Things get really interesting when a team in your organization decides to take out this module ‘C’ and open source it. Now suddenly updates to this module need to balance both the company incentives and those of the open source community. Things can get really expensive quickly.
Yeah that is hairy. And I would say that for many organizations, if a group decides to attempt the extraction and reuse of a module, they should be prepared to adopt the mindset and working style of a library maintainer. Because once you get other people using your module (the point of reuse) you are automatically going to get multiple points of view on what needs to be improved and changed. You're going to end up being a library maintainer anyway, so you might as well go into it with eyes wide open.
Bad enough, but reality gets even worse. The author of C might be relatively incompetent, have a tendency to add and remove semantics without documenting the changes, be unwilling to fix their bugs, or just plain be a raging asshole.
These days I think long and hard about dependencies, and ten times as long and hard about dependencies controlled by people inside my organization that I don't have the power to strangle.

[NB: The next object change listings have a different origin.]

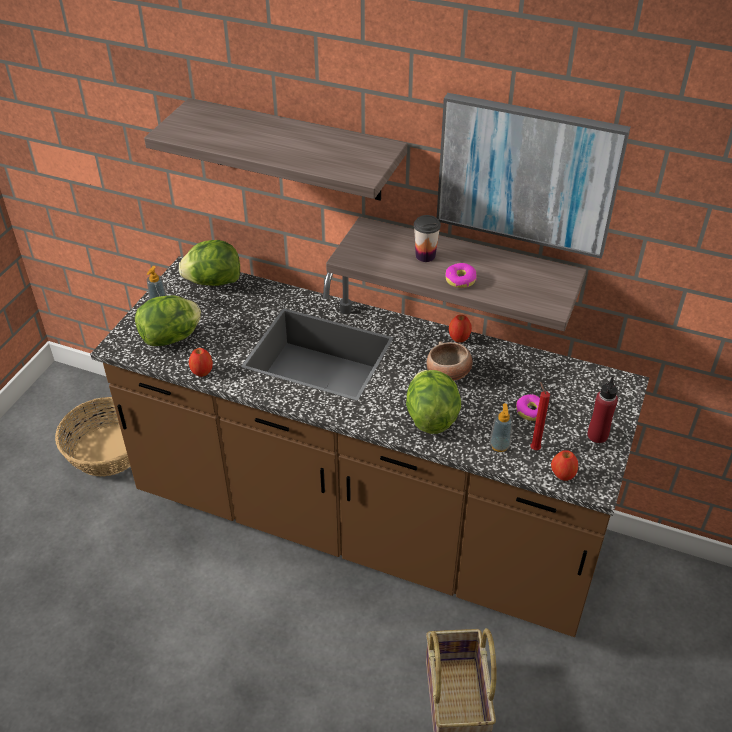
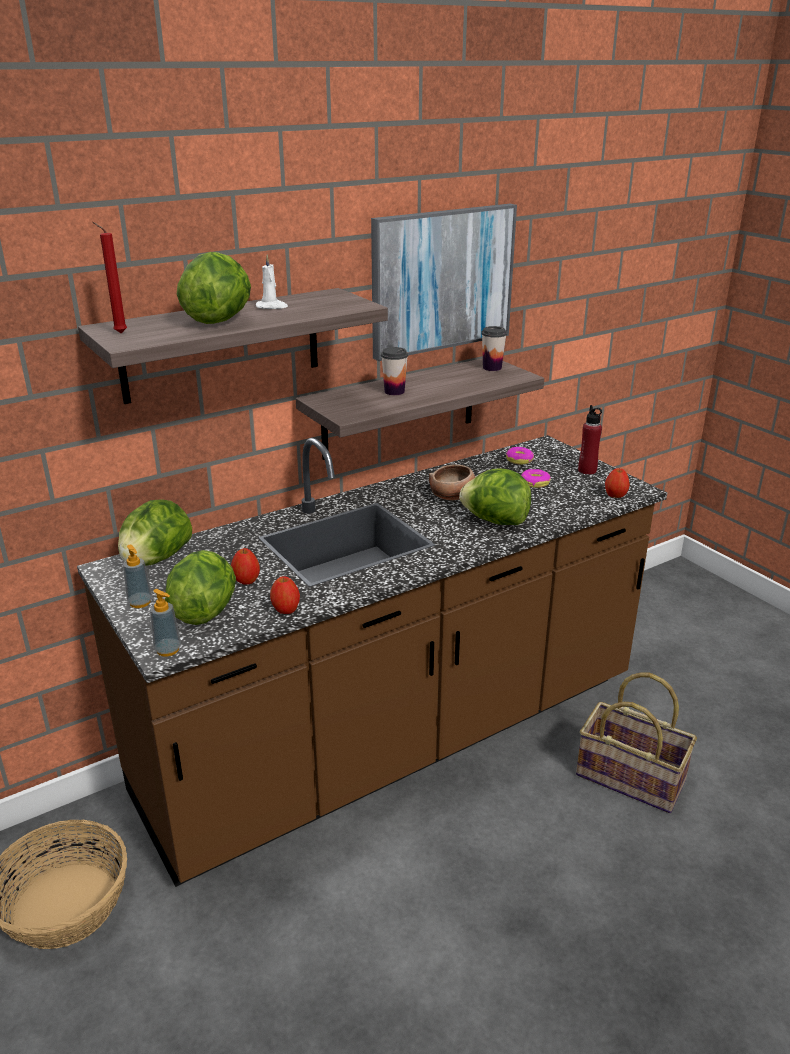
camera: 55 degrees left, 15 degrees down
(254, 138) = (219, 320): none -> lettuce
(313, 141) = (272, 307): none -> white candle
(459, 338) = (417, 478): apple -> apple (246, 580)
(460, 280) = (445, 390): donut -> donut (519, 460)
(499, 445) = (559, 506): soap dispenser -> soap dispenser (168, 650)
(534, 448) = (576, 495): red candle -> red candle (118, 333)
(551, 282) = (492, 368): none -> cup

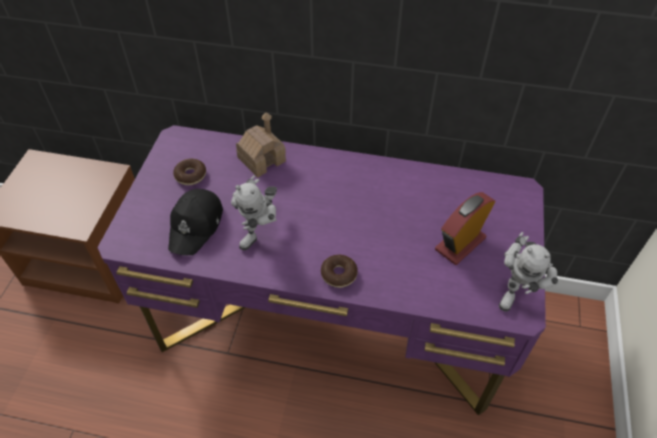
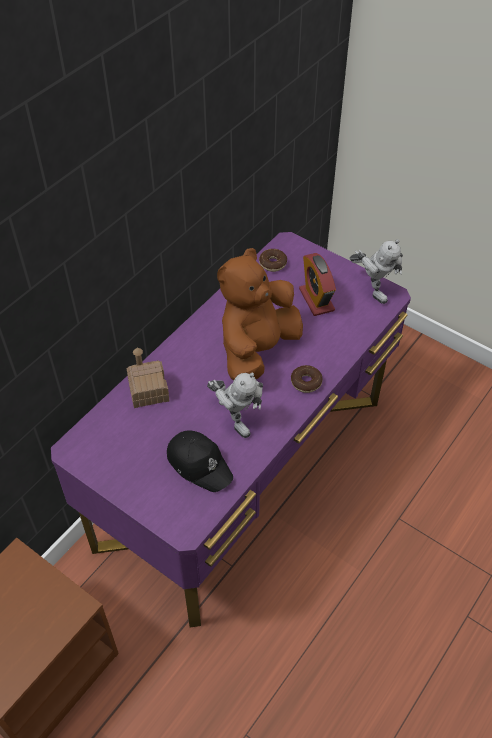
camera: 65 degrees left, 0 degrees up
(190, 175) = (133, 451): donut -> donut (273, 263)
(357, 218) = (257, 349): none -> brown plush toy

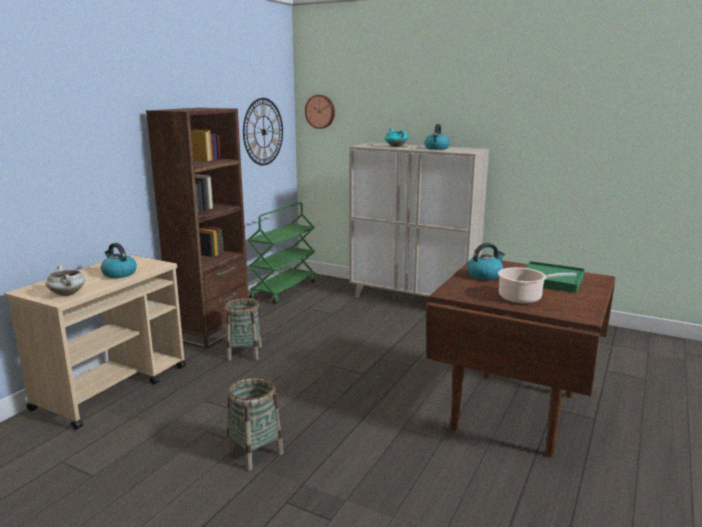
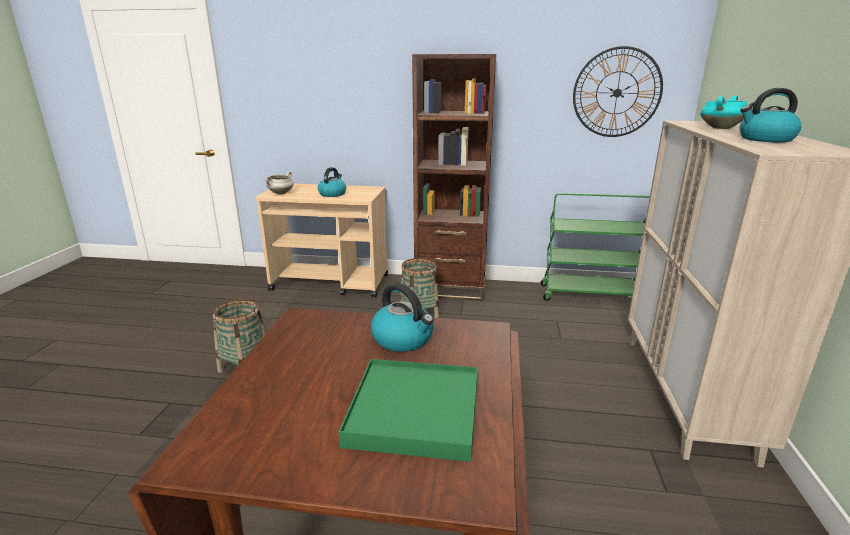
camera: 70 degrees right, 5 degrees up
(320, 111) = (720, 68): wall clock -> none
(523, 298) = (294, 382): cooking pot -> none

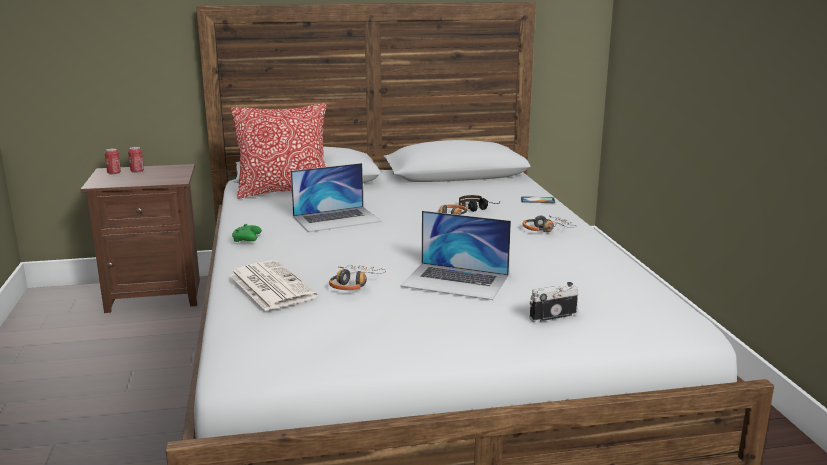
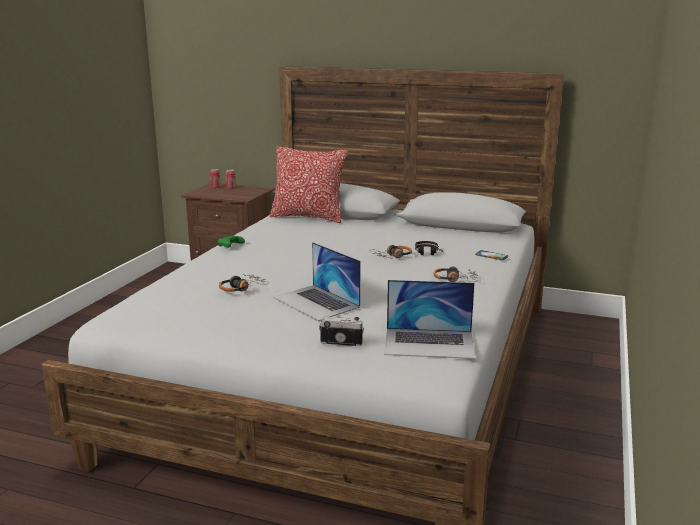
camera: 30 degrees right, 0 degrees up
(270, 286) = (190, 278): newspaper -> none
(337, 219) = (310, 242): laptop -> laptop (429, 343)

>This can work, but it increases complexity of C, and the logic gets messy as well, as the code gets riddled with if blocks like "if called from A then do this block of logic".
Instead of doing this, the author should consider decomposing C even more. The former is logical cohesion, the latter is functional cohesion.
I've seen several examples in my own company's libraries where the authors have built frameworks. It almost always ends up in dependency hell.
At this point, I tend to try and shed dependencies whenever possible. I hate pulling in massive frameworks or worse, libraries that depend on massive frameworks. It almost always results in a brittle solution that causes maintenance nightmares in the future.
This doesn't mean I never use a framework, I just try to restrict it to the application level.
Good stuff. The decision when to break out into something reusable is a complicated one. I’ve found that the “reusability” for a component could be approximated with the the ratio (implementation complexity / interface size). High ratio, i.e complex code combined with well defined and small interface, means it could be extracted and shared in an effective way.
I find frequently changing interfaces to be a bigger problem than big interfaces. If the big interface doesn't need changing often, it's not an impediment to reuse. But it is often hard to know what the future brings.
I've found that "micro-reuse" is usually more successful. Break big components into smaller components. If a large-scale abstraction fails to fit, then one can probably still use some of the sub-components.
Design them in a way that the sub-components can be used stand-alone when needed. It may take time (experience) to tune such: your first attempt at a given component abstraction will probably be clunky.